Email marketing is part and parcel of most companies’ marketing strategy.

It is a much cheaper way to keep in touch with existing customers and potentially gather new ones.

It is measureable so you can monitor its return and check its effectiveness, whether you’re using it to bring in new enquiries and leads, drive sales, open doors to new contacts, or simply spread word of your business services and profile.

If it is as good as I am saying here, then everyone will be doing it – and it is fair to say that a large number of businesses are doing so, but doing it poorly.

It is imperative if you are going to go to the trouble of creating and distributing an e-newsletter or e-shot you want to give it the best chance of being opened and read by your audience.

Here are some common mistakes to avoid to give your next email marketing dispatch a fighting chance:

– Subject line – people make a decision to open an email on this so do not blow it by shouting at them with capital letters, or promising fantastic offers you can’t deliver.

Do not break the word length either – subject lines should be between 35 to 50 characters.

– Do not ramble – an e-newsletter is a snapshot of your business or specific messages you want to share.

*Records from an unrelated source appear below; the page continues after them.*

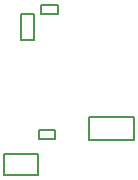
<source format=gbr>
%TF.GenerationSoftware,Altium Limited,Altium Designer,22.10.1 (41)*%
G04 Layer_Color=32768*
%FSLAX45Y45*%
%MOMM*%
%TF.SameCoordinates,19E9B31E-7746-43A9-897C-89C24B045B63*%
%TF.FilePolarity,Positive*%
%TF.FileFunction,Other,Top_Courtyard*%
%TF.Part,Single*%
G01*
G75*
%TA.AperFunction,NonConductor*%
%ADD23C,0.20000*%
D23*
X2442200Y667746D02*
Y868954D01*
Y667746D02*
X2823413D01*
Y868954D01*
X2442200D02*
X2823413D01*
X1868213Y1733882D02*
X1978215D01*
X1868213Y1513882D02*
Y1733882D01*
Y1513882D02*
X1978215D01*
Y1733882D01*
X2039422Y1739229D02*
Y1814231D01*
Y1739229D02*
X2179427D01*
Y1814231D01*
X2039422D02*
X2179427D01*
X2018604Y680049D02*
Y755051D01*
Y680049D02*
X2158609D01*
Y755051D01*
X2018604D02*
X2158609D01*
X1729608Y378551D02*
Y548549D01*
Y378551D02*
X2009608D01*
Y548549D01*
X1729608D02*
X2009608D01*
%TF.MD5,e8e48ba8219382184de5f2283c7c8720*%
M02*

</source>
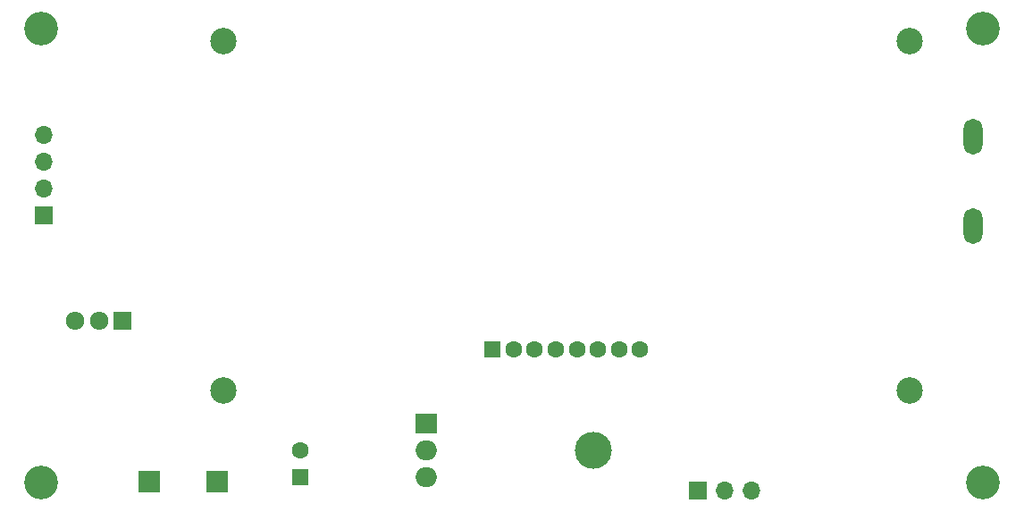
<source format=gbr>
%TF.GenerationSoftware,KiCad,Pcbnew,8.0.9-8.0.9-0~ubuntu24.04.1*%
%TF.CreationDate,2025-02-24T19:57:28+02:00*%
%TF.ProjectId,LRL5,4c524c35-2e6b-4696-9361-645f70636258,rev?*%
%TF.SameCoordinates,Original*%
%TF.FileFunction,Soldermask,Bot*%
%TF.FilePolarity,Negative*%
%FSLAX46Y46*%
G04 Gerber Fmt 4.6, Leading zero omitted, Abs format (unit mm)*
G04 Created by KiCad (PCBNEW 8.0.9-8.0.9-0~ubuntu24.04.1) date 2025-02-24 19:57:28*
%MOMM*%
%LPD*%
G01*
G04 APERTURE LIST*
%ADD10C,3.200000*%
%ADD11R,1.700000X1.700000*%
%ADD12O,1.700000X1.700000*%
%ADD13R,2.000000X2.000000*%
%ADD14C,3.500000*%
%ADD15R,2.000000X1.905000*%
%ADD16O,2.000000X1.905000*%
%ADD17R,1.600000X1.600000*%
%ADD18C,1.600000*%
%ADD19R,1.710000X1.800000*%
%ADD20O,1.710000X1.800000*%
%ADD21C,2.500000*%
%ADD22O,1.800000X3.400000*%
G04 APERTURE END LIST*
D10*
%TO.C,H1*%
X174750000Y-33500000D03*
%TD*%
%TO.C,H3*%
X174750000Y-76500000D03*
%TD*%
D11*
%TO.C,J1*%
X237000000Y-77300000D03*
D12*
X239540000Y-77300000D03*
X242080000Y-77300000D03*
%TD*%
D13*
%TO.C,TP1*%
X191400000Y-76400000D03*
%TD*%
D14*
%TO.C,U1*%
X227050000Y-73460000D03*
D15*
X211250000Y-70920000D03*
D16*
X211250000Y-73460000D03*
X211250000Y-76000000D03*
%TD*%
D17*
%TO.C,C2*%
X199250000Y-76000000D03*
D18*
X199250000Y-73500000D03*
%TD*%
D13*
%TO.C,TP2*%
X185000000Y-76400000D03*
%TD*%
D19*
%TO.C,Q1*%
X182475000Y-61200000D03*
D20*
X180195000Y-61200000D03*
X177915000Y-61200000D03*
%TD*%
D11*
%TO.C,J6*%
X175000000Y-51200000D03*
D12*
X175000000Y-48660000D03*
X175000000Y-46120000D03*
X175000000Y-43580000D03*
%TD*%
D10*
%TO.C,H4*%
X264000000Y-76500000D03*
%TD*%
%TO.C,H2*%
X264000000Y-33500000D03*
%TD*%
D21*
%TO.C,U2*%
X257000000Y-67800000D03*
X257000000Y-34700000D03*
X192000000Y-67800000D03*
X192000000Y-34700000D03*
D17*
X217500000Y-63900000D03*
D18*
X219500000Y-63900000D03*
X221500000Y-63900000D03*
X223500000Y-63900000D03*
X225500000Y-63900000D03*
X227500000Y-63900000D03*
X229500000Y-63900000D03*
X231500000Y-63900000D03*
D22*
X263050000Y-52250000D03*
X263050000Y-43750000D03*
%TD*%
M02*

</source>
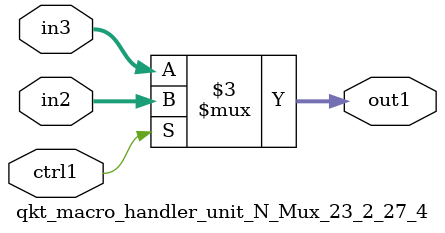
<source format=v>

`timescale 1ps / 1ps


module qkt_macro_handler_unit_N_Mux_23_2_27_4( in3, in2, ctrl1, out1 );

    input [22:0] in3;
    input [22:0] in2;
    input ctrl1;
    output [22:0] out1;
    reg [22:0] out1;

    
    // rtl_process:qkt_macro_handler_unit_N_Mux_23_2_27_4/qkt_macro_handler_unit_N_Mux_23_2_27_4_thread_1
    always @*
      begin : qkt_macro_handler_unit_N_Mux_23_2_27_4_thread_1
        case (ctrl1) 
          1'b1: 
            begin
              out1 = in2;
            end
          default: 
            begin
              out1 = in3;
            end
        endcase
      end

endmodule



</source>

It is not a full-blown piece of prose. Keep articles short and snappy, enticing readers to find out more by visiting your website or emailing/calling you up.

– Be selly – do not be shy to promote special offers, new services or forthcoming deals – these people have signed up to receive your email content so they will be open to promotional news too.

– If you start, do not stop – campaigns start off enthusiastically but can lose steam as ideas for content dwindle.

Create a plan and a realistic timetable and stick to it.

Ideally, e-newsletters should be monthly but smaller e-shots can be more frequent.

– Don’t chop and change – keep them regular. The best e-newsletters arrive in an email inbox at the same time of day every month.

People come to expect them and look forward to receiving them.

– Copy and paste is not good – copying direct from a Word document is dangerous as figures and symbols very often do not translate.

If you do, check the final copy carefully.

– Check names – do not get names wrong.

Basic rule in all communication but it is the biggest insult to personalise an e-document but with a wrongly spelt name!